[EXTRACT PROVIDED]
=====
The Start Counter (SC) is made of a thin squared foil (5 cm side, 250 μm thickness) of EJ-228 plastic scintillator. The transverse dimensions have been chosen to cover the beam width available in both treatment and research centres where ion beams of interest for FOOT are delivered, while the thickness was kept to a minimum to reduce the pre-target fragmentation. The scintillator foil is held by means of an aluminum frame enclosed in a black 3D printed box to provide the light tightness needed for the detector operation (see Figure 2 left). In the black box, two squared windows are placed in correspondence of the scintillator field of view and closed with thin (4 μm) aluminized mylar. The light produced in the scintillator is collected laterally by 48 3 × 3 mm² SiPMs, 12 per side, bundled in 8 channels, each reading an array of six SiPMs. The readout and powering of the SiPMs is handled by the WaveDAQ system [28], capable of sampling signals at rates up to five Gsamples/s in a dynamic range of 1V. The acquired waveforms are analyzed offline with a constant fraction discriminator technique to extract the event time t₀. The SC, placed 44 cm upstream of the target, provides the trigger signal to the whole experiment and the measurement of incoming ion flux to be used for the cross section measurement. It provides the reference time for all the other detectors and allows the time of flight (TOF) measurement in combination with the TW. The time resolution of the SC has been measured by means of dedicated test beams and for different ions and energies. Values of ∼ 72 ps are expected when using the ${}^{16}\mathrm{O}$ beam of 400 MeV/u kinetic energy used for the data taking [29, 30].
=====
[EXCERPTED DATA]

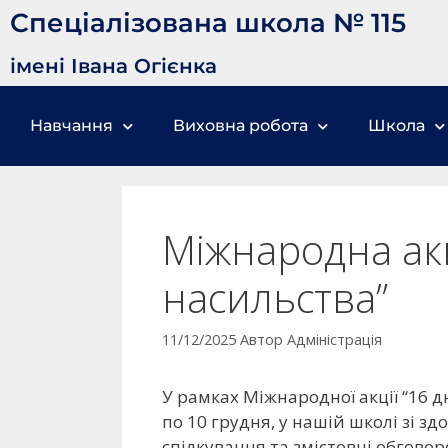
Спеціалізована школа № 115
імені Івана Огієнка
Навчання
Виховна робота
Школа
Міжнародна акц
насильства”
11/12/2025
Автор
Адміністрація
У рамках Міжнародної акції “16 д
по 10 грудня, у нашій школі зі з
спілкування та
змістовні обговор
=====
[WORK TASK 1] From the Start Counter description, translate the following sentence into French: "The acquired waveforms are analyzed offline with a constant fraction discriminator technique to extract the event time t₀."
[WORK TASK 2] Arrange the lines of text read from the records as a JSON list of strings, one string per line, with blank lines omitted and the pictures left out.

[WRITTEN REPLY 1] Les formes d'onde acquises sont analysées hors ligne au moyen d'une technique de discrimination à fraction constante afin d'extraire le temps de l'événement t₀.

[WRITTEN REPLY 2]
[
  "Спеціалізована школа № 115",
  "імені Івана Огієнка",
  "Навчання",
  "Виховна робота",
  "Школа",
  "Міжнародна акц",
  "насильства”",
  "11/12/2025",
  "Автор",
  "Адміністрація",
  "У рамках Міжнародної акції “16 д",
  "по 10 грудня, у нашій школі зі з",
  "спілкування та",
  "змістовні обговор"
]